The TRQs run against the spirit of USMCA, and Congress is taking them seriously and working to ensure the agreement is implemented and enforced the way it was intended, Stauffacher says.
Possible benefits to auto industry
The other set of victories for the United States in the USMCA relate to the auto industry, Schoofs says. While that’s not a major part of the Wisconsin economy, the state does manufacture auto parts.
Under NAFTA, 62.5 percent of components of automobiles had to be sourced in North America to be free of tariffs. With USMCA, that’s increased to 75 percent.
“That will stimulate a lot more sourcing of automobile production, including through the supply chain, through parts,” Schoofs says.
USMCA also includes a provision that 40 percent of parts for cars and 45 percent for light trucks must be produced by workers earning at least $16 per hour. That’s especially targeted at Mexico, where the average auto worker makes much less than that, Schoofs says, adding the provision won’t be fully in place until 2023.
W. Alan Dixon, associate professor of business at Marian University, says USMCA was aimed at increasing the wages of American auto workers, but whether that will be effective remains to be seen.
“Canadian and Mexican car makers had their quotas increased from 1.8 million to 2.6 million vehicles, so those countries would certainly benefit.
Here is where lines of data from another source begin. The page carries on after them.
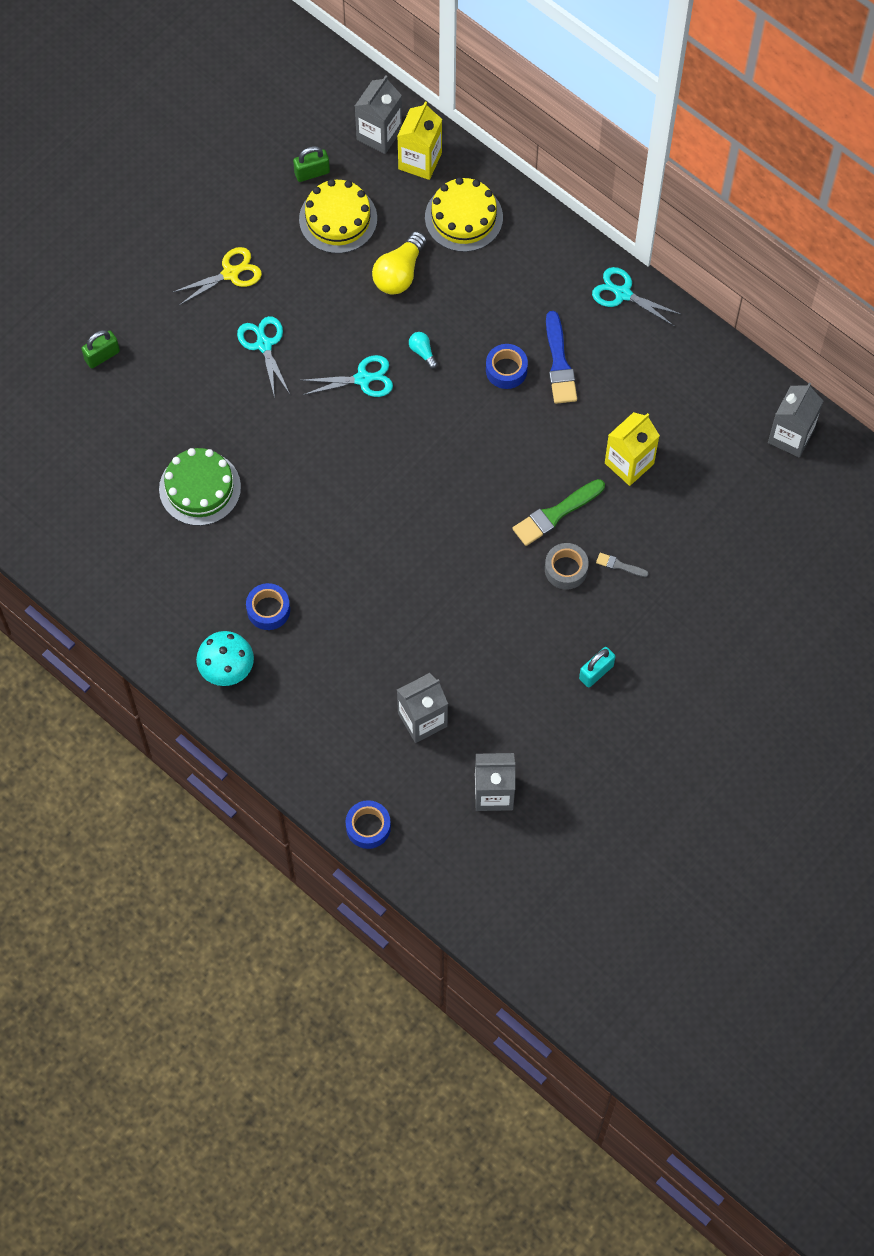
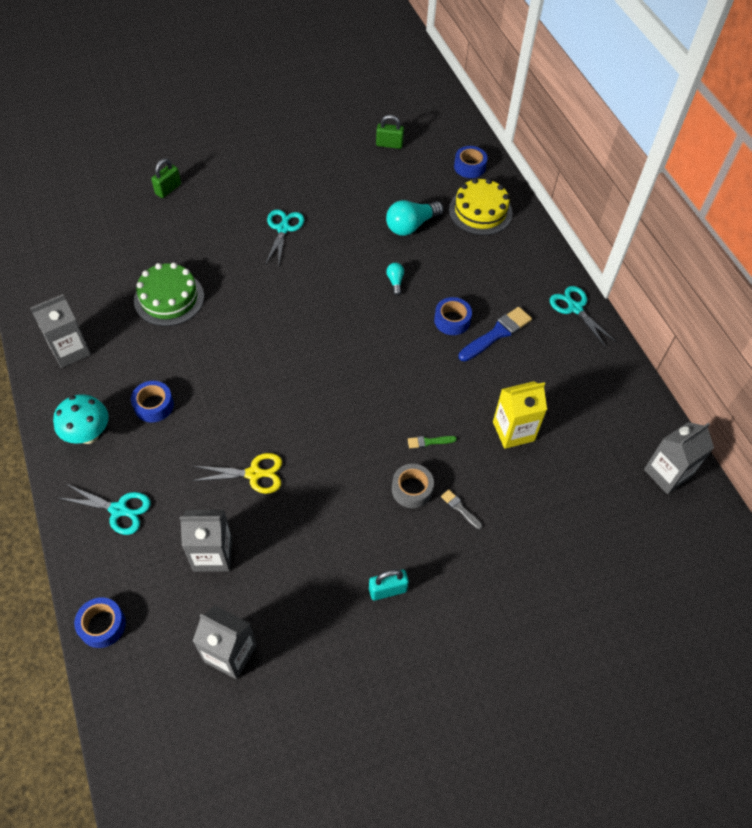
camera: 25 degrees right, 10 degrees down
(102, 356) = (168, 189): green padlock -> green padlock turned 45 degrees counterclockwise
(230, 273) = (292, 178): yellow scissors -> yellow scissors (254, 474)
(338, 219) = (389, 177): yellow cake -> none
(363, 379) = (339, 280): turquoise scissors -> turquoise scissors (119, 510)
(379, 134) = (450, 141): grey carton -> grey carton (70, 350)
(399, 273) = (411, 226): yellow light bulb -> turquoise light bulb
(420, 161) = (469, 167): yellow carton -> blue tape
(555, 514) = (429, 442): green brush -> green brush, size x0.50
(559, 363) = (497, 334): blue brush -> blue brush turned 150 degrees counterclockwise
Add to that $32.4 billion in auto part imports from Canada and $108 billion from Mexico, so both countries would benefit,” Dixon says.
In August, the United States placed a 10 percent import tax on Canadian aluminum in retaliation for Canada flooding the market with cheap, raw unprocessed aluminum. Dixon says this will lead U.S. automakers to increase car prices, thus adversely affecting American automotive consumers.
Furthermore, the real beneficiary could be Swiss-based Century Aluminum, which purchased $16 billion of Russian aluminum, Dixon says. It will pay the current tariff, but that is less than the 10 percent Canadian manufacturers now have to pay.
“Tariffs, if imposed especially against Canada or Mexico, invalidate the agreement,” Dixon says. “If the U.S. imposes tariffs against other countries, then clearly the U.S., Mexico and Canada benefit. Yet, as we see from the Canadian situation, tariffs are harming aluminum production while foreign countries are, or could possibly, benefit by paying lower costs.”
Schoofs says the pandemic further hampers USMCA’s potential to positively impact the U.S. economy. An International Trade Commission model estimates the agreement will raise U.S. real GDP by $68.2 billion and create around 176,000 U.S. jobs.
“Our GDP has tumbled a lot more than ($68.2 billion) due to the pandemic,” he says. “The pandemic has been such a killer of demand for products. It’s put such a huge dent in the economy that I don’t think we can look to the USMCA in any way to overcome the negative effects of the pandemic.”